Candida auris is not a threat to most healthy people. It targets patients who are already seriously ill, typically those in hospitals or long-term care facilities. The people most vulnerable share certain characteristics: they’ve had long hospital stays, they have central lines or catheters, they’ve recently received broad-spectrum antibiotics or antifungals, or their immune systems are compromised by conditions like diabetes, cancer treatment, or organ transplantation.

Age matters too. Invasive Candida infections in general are most common in adults over 65 and in infants under one year old. These groups tend to have weaker immune defenses and more frequent contact with healthcare settings where the fungus circulates.

For those who do develop an invasive infection, the stakes are high. Patients with Candida auris bloodstream infections have an estimated crude mortality rate of 47%. Even among those with non-bloodstream infections, the rate is around 31%. These numbers reflect the fact that patients who contract it are often already very sick, but the fungus’s drug resistance makes an already dangerous situation worse.

How It Spreads in Hospitals

Candida auris spreads primarily through direct contact with contaminated surfaces or with colonized patients in healthcare facilities. Unlike many fungi, it clings stubbornly to bed rails, medical equipment, and other hard surfaces, persisting for months. Shared medical devices that move between patients are a known transmission route.

Standard hospital cleaning products don’t always kill it. The EPA maintains a specific list of disinfectants proven effective against Candida auris, which includes products based on hydrogen peroxide, bleach (sodium hypochlorite), and certain quaternary ammonium compounds. Facilities dealing with an outbreak need to use these specific products rather than relying on their routine cleaning protocols.

The fungus does not spread through the air like a cold or flu virus. You won’t catch it by walking through a hospital lobby or visiting a friend in the hospital. Transmission requires close, sustained contact in a care setting, or contact with contaminated surfaces and equipment.

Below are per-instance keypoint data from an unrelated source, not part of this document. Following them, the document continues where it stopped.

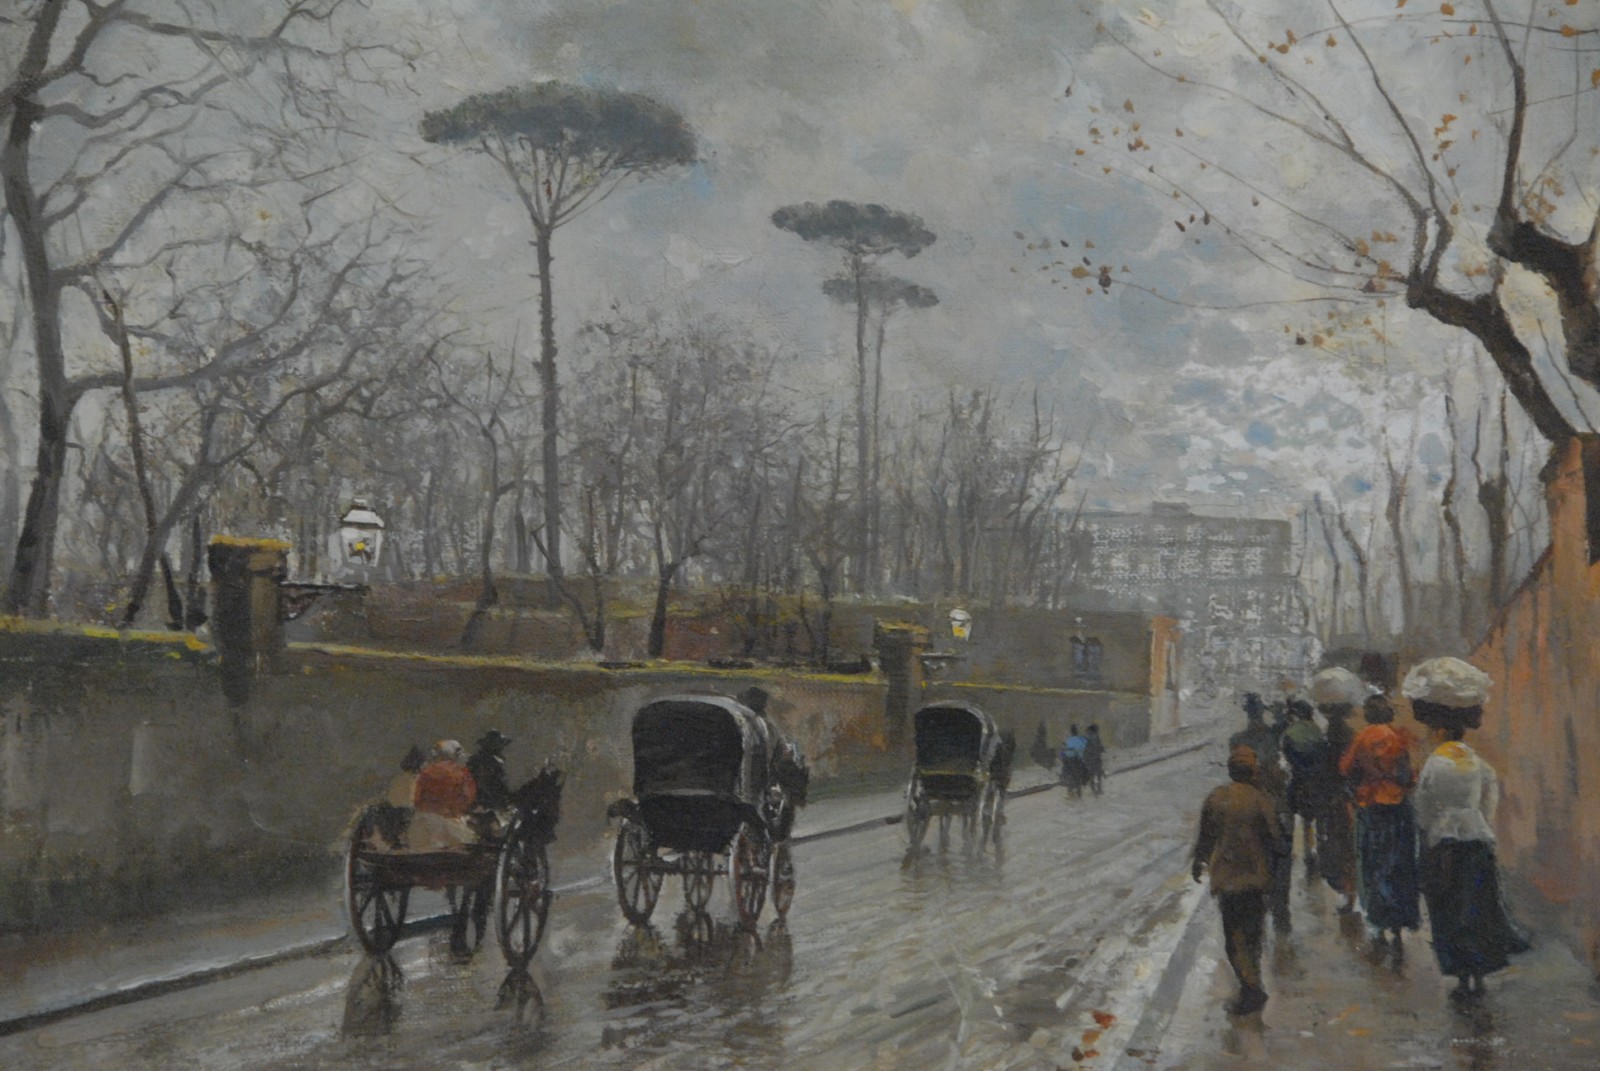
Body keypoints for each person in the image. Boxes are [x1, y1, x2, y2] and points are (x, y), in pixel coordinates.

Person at [1405, 657, 1530, 1000]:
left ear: (1439, 729)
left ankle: (1460, 976)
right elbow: (1489, 804)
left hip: (1443, 845)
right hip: (1478, 843)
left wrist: (1433, 831)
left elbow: (1424, 807)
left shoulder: (1435, 763)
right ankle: (1479, 975)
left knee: (1448, 910)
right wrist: (1477, 825)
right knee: (1477, 910)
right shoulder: (1479, 763)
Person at [1191, 744, 1284, 1016]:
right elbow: (1275, 838)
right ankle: (1253, 983)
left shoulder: (1217, 797)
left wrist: (1199, 861)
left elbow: (1205, 837)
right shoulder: (1260, 799)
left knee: (1234, 935)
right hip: (1255, 878)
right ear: (1253, 772)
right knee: (1253, 933)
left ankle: (1249, 986)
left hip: (1228, 878)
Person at [1339, 692, 1421, 950]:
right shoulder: (1398, 738)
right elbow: (1407, 777)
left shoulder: (1361, 738)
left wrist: (1359, 791)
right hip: (1397, 808)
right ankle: (1398, 925)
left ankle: (1379, 924)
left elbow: (1346, 769)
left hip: (1370, 808)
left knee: (1372, 866)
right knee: (1398, 865)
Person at [1230, 692, 1293, 932]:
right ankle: (1280, 915)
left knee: (1250, 859)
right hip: (1274, 803)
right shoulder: (1273, 734)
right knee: (1280, 857)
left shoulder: (1237, 740)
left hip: (1248, 806)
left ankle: (1256, 916)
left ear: (1246, 712)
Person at [1310, 667, 1362, 913]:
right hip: (1347, 799)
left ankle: (1346, 891)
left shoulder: (1324, 739)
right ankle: (1350, 892)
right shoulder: (1351, 736)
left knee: (1334, 846)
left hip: (1331, 800)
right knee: (1347, 846)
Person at [1279, 697, 1327, 878]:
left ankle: (1297, 849)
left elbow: (1286, 758)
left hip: (1298, 780)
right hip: (1317, 781)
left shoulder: (1289, 733)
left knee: (1294, 815)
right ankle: (1315, 851)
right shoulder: (1318, 732)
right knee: (1316, 819)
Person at [410, 740, 478, 851]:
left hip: (426, 824)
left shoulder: (425, 773)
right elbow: (468, 799)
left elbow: (417, 801)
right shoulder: (463, 773)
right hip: (453, 826)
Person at [466, 729, 513, 813]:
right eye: (502, 746)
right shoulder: (491, 763)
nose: (503, 749)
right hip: (481, 803)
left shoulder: (476, 759)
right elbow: (495, 786)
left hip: (476, 801)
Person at [1083, 724, 1106, 792]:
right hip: (1096, 757)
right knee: (1098, 773)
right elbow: (1100, 746)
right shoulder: (1096, 736)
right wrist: (1102, 749)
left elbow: (1084, 747)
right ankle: (1099, 788)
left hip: (1087, 758)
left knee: (1091, 773)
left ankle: (1092, 787)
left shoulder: (1085, 737)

Climate Change and New Fungal Threats

Candida auris isn’t the only fungal pathogen gaining ground. The broader trend of rising global temperatures may be making fungi more dangerous to humans. Most fungi can’t survive at human body temperature, around 98.6°F, which is one of our natural defenses. But as environmental temperatures climb, fungi may be adapting to tolerate warmer conditions, potentially including the warmth of the human body. Some researchers believe this thermal adaptation could be part of how Candida auris emerged as a human pathogen in the first place, appearing independently on multiple continents around the same time.

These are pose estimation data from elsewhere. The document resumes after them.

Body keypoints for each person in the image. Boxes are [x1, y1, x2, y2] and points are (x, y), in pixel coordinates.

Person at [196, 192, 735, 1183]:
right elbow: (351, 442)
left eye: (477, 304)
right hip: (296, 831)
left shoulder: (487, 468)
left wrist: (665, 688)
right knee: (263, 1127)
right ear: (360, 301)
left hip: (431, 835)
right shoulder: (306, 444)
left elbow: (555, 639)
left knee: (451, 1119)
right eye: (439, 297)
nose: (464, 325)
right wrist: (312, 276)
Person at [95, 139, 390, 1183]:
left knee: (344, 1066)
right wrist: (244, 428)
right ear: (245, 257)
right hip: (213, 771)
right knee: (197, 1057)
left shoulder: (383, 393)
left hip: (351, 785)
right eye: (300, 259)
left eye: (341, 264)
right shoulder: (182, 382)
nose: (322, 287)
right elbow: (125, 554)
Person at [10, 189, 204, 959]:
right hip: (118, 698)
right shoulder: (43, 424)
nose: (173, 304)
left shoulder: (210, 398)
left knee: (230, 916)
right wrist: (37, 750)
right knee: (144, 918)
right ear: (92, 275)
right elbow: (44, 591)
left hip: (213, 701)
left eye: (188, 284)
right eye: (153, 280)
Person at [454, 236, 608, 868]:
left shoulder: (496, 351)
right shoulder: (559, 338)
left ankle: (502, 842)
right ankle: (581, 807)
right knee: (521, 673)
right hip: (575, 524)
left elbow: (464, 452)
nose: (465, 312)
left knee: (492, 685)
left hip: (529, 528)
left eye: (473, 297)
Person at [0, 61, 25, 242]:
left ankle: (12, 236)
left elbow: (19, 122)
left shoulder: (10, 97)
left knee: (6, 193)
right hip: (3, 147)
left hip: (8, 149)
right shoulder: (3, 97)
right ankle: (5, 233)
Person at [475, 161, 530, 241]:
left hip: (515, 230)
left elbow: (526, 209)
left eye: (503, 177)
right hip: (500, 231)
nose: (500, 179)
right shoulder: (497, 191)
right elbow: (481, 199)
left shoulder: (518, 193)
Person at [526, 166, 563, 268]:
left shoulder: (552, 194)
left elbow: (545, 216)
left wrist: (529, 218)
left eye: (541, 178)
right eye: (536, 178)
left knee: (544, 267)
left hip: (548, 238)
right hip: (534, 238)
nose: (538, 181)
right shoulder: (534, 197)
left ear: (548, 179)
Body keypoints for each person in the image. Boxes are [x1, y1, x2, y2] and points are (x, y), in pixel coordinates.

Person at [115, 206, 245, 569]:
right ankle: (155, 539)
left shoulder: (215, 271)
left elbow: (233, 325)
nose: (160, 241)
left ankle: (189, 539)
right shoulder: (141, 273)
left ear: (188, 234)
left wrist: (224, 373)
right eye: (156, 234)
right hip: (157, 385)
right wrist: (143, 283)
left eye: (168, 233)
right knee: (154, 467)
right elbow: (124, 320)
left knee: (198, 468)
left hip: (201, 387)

The WHO’s critical priority fungal pathogen list includes four species: Candida auris, Cryptococcus neoformans (which causes a deadly form of meningitis, primarily in people with HIV), Aspergillus fumigatus (a mold that causes severe lung infections), and the common yeast Candida albicans. Below that, the high priority group includes seven more, ranging from agents that cause deep tissue infections to molds that can invade the sinuses, lungs, and brain. Together, fungal infections kill more than 1.5 million people worldwide each year, a figure that has historically received far less attention than deaths from bacteria or viruses.

What This Means for You

If you’re generally healthy and not spending time in hospitals or long-term care facilities, Candida auris poses very little direct risk to you right now. The concern is broader: a drug-resistant organism spreading this quickly through healthcare systems puts strain on an already limited set of antifungal tools, and it raises the mortality risk for anyone who ends up seriously ill and hospitalized for other reasons.

If you or a family member is facing a long hospital stay, it’s reasonable to ask the care team what infection control measures are in place. Good hand hygiene by both staff and visitors remains the single most effective way to prevent transmission. For the general public, the most important thing to understand is that this is not a pandemic-style airborne threat. It is a healthcare-associated infection that’s growing steadily more common and more difficult to treat, and it’s being closely tracked by public health agencies for exactly that reason.